» EXERCISE BRIEF:
With pictures removed, the data below should be returned exactly.

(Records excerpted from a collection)
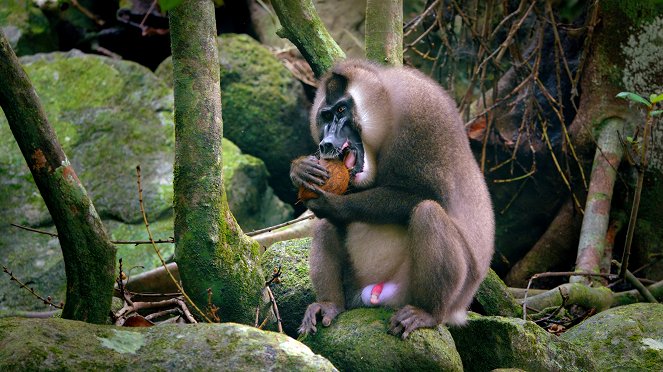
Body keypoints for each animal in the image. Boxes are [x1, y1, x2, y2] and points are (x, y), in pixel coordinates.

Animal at [290, 58, 492, 340]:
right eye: (326, 116)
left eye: (342, 109)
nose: (326, 142)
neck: (385, 108)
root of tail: (377, 294)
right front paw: (300, 169)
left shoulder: (423, 115)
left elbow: (427, 196)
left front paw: (334, 204)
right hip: (355, 288)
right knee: (324, 225)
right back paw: (329, 305)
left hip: (437, 292)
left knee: (428, 213)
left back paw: (426, 313)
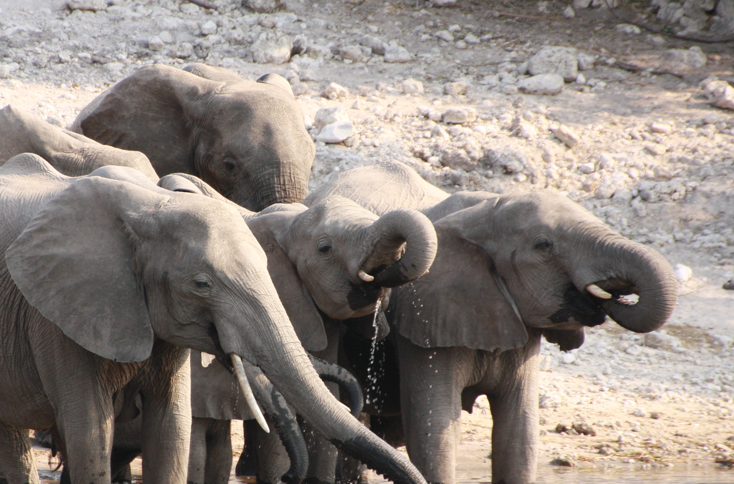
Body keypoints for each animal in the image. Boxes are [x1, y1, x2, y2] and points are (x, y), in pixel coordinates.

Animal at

» RESPONSE TO THIS EXERCISE:
Body keypoints for each animal in the image. Boxes are [x1, y1, x2, y2] and points are (x, y), in pixel coordinates.

Animal at [290, 58, 492, 340]:
right eye: (326, 116)
left eye: (342, 109)
nose: (326, 142)
neck: (385, 108)
root of tail: (377, 294)
right front paw: (300, 169)
left shoulder: (423, 115)
left elbow: (427, 196)
left front paw: (334, 204)
right hip: (355, 288)
right knee: (324, 225)
right back paw: (329, 305)
left hip: (437, 292)
left knee: (428, 213)
left back paw: (426, 313)
Body keypoints for each animal in the image. Boxes are [x1, y1, x2, y2] and points are (x, y), in pixel coordinates.

Animal at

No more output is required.